Items from a dataset
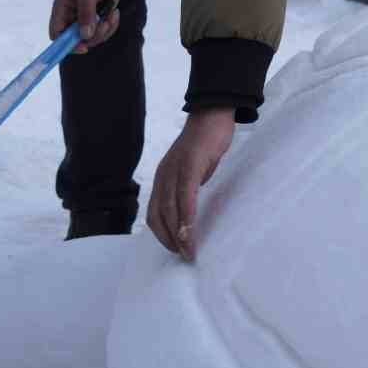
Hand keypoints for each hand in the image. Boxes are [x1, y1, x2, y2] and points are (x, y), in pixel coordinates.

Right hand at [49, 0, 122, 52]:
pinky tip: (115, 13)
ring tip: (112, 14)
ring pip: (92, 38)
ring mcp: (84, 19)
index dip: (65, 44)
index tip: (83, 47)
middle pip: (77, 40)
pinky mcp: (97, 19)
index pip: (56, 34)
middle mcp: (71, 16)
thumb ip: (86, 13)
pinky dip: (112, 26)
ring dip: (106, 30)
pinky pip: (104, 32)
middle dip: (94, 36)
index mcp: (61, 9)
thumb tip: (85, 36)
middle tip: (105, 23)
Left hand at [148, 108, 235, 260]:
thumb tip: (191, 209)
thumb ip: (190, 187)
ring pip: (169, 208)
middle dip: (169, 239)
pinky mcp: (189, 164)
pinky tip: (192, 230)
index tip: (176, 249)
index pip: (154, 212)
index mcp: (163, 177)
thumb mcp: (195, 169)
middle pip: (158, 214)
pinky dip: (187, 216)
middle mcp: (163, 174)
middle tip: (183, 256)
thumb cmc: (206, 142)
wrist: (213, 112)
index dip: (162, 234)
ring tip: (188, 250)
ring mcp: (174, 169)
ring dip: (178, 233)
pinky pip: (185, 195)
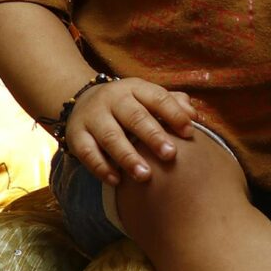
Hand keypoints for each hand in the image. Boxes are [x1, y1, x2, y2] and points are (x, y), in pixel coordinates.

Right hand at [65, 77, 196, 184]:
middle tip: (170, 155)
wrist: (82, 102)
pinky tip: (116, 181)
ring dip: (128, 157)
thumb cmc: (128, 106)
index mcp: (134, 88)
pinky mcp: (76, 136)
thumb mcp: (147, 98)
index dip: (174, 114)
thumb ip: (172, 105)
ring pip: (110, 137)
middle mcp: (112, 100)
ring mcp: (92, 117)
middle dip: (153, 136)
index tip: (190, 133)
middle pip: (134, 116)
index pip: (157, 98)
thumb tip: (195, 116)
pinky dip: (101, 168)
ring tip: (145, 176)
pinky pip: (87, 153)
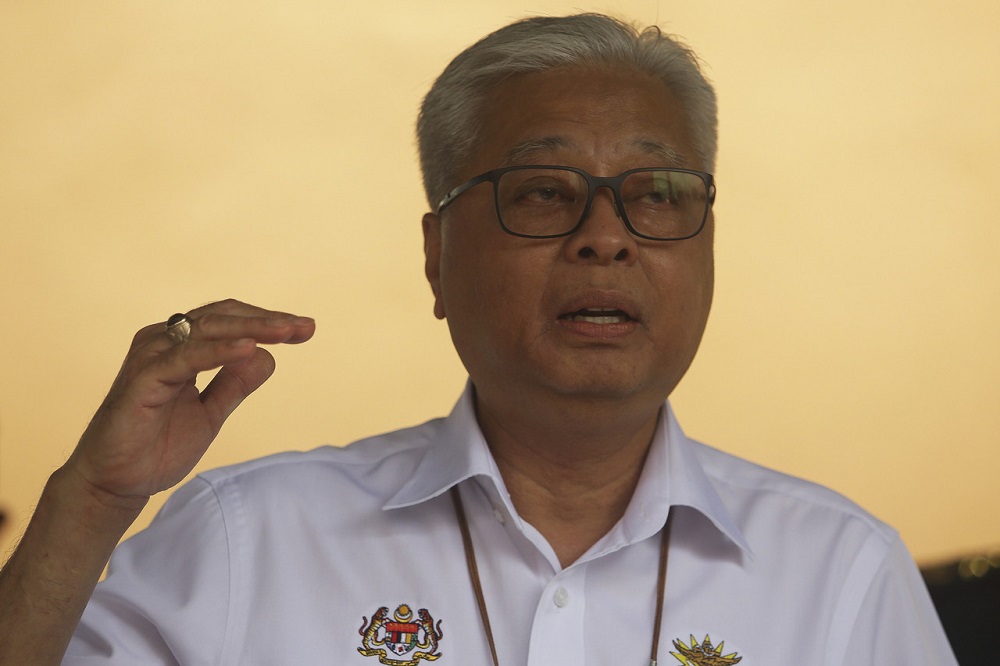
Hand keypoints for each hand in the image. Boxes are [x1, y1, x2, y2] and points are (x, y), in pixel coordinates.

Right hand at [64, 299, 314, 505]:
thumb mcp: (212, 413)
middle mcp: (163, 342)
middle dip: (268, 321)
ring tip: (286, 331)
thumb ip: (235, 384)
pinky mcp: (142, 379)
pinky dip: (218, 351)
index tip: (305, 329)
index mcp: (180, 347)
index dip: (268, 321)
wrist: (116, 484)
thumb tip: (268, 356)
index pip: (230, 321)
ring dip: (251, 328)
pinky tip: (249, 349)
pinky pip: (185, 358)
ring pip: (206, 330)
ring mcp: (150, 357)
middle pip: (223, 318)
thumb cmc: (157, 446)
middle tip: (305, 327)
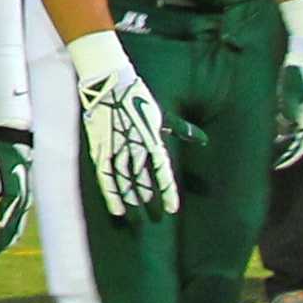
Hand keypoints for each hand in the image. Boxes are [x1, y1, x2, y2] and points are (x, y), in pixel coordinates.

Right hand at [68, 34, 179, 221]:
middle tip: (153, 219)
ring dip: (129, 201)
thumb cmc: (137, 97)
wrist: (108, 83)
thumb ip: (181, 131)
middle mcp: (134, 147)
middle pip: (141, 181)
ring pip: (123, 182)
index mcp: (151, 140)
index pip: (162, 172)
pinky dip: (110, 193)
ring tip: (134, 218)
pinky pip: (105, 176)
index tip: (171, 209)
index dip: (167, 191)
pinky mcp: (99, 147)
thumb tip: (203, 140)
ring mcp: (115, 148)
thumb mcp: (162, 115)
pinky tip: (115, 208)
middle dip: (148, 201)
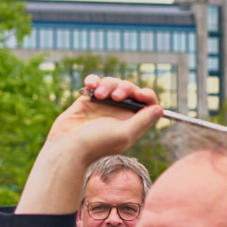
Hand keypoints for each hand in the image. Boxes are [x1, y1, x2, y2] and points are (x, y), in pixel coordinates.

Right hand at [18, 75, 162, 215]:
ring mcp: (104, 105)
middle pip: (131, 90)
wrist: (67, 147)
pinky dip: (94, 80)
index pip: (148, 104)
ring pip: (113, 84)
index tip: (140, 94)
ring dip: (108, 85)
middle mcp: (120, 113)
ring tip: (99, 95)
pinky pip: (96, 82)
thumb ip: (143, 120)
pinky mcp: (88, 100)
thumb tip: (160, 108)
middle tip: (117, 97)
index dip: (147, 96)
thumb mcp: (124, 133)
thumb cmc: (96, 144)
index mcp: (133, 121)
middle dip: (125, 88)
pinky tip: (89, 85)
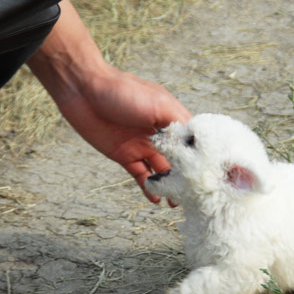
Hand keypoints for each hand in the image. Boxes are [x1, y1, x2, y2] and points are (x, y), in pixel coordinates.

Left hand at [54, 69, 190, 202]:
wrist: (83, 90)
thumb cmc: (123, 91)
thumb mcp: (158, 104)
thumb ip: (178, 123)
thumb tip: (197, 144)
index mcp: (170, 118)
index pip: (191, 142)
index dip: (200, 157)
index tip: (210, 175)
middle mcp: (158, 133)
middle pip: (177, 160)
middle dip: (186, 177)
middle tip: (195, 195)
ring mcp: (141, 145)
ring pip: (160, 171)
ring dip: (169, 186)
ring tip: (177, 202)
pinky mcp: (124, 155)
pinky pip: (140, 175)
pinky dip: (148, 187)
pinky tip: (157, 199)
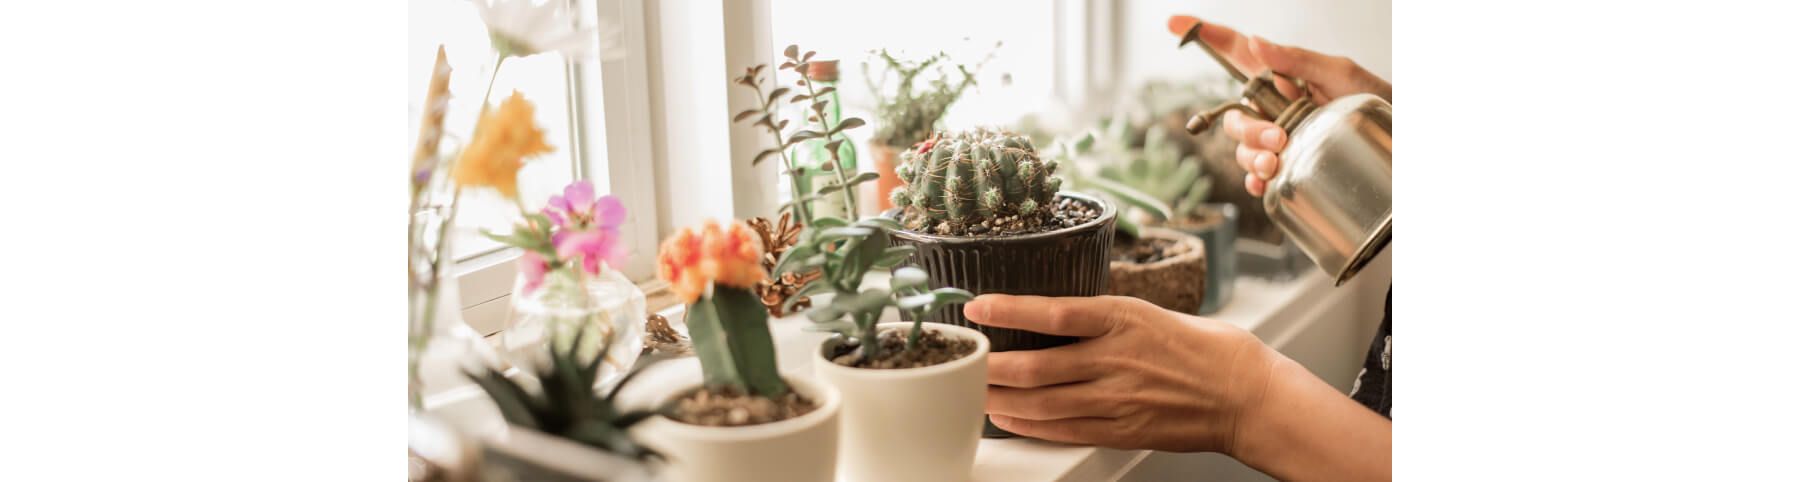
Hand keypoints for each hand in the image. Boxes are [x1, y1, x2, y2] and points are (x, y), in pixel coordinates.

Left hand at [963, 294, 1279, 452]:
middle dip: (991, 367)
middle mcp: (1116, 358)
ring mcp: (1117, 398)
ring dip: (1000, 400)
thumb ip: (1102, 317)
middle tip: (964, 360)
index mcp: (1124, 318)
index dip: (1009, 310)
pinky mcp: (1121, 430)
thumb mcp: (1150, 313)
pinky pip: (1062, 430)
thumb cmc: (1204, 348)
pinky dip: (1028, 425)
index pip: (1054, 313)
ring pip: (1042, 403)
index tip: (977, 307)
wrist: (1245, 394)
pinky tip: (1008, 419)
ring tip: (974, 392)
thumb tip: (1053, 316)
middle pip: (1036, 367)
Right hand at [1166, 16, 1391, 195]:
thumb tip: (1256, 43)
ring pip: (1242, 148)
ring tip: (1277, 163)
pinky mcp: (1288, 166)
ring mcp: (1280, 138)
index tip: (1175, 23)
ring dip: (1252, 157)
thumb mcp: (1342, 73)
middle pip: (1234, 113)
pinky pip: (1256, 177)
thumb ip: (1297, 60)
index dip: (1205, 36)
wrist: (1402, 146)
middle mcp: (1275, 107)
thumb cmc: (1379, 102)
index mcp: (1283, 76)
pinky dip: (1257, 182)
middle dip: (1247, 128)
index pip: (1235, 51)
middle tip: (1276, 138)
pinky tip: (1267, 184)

GOAL OF THE EXERCISE:
Across the entries above, state how many lines include the string "Right", with no other text.

ANSWER TO THIS PROBLEM:
6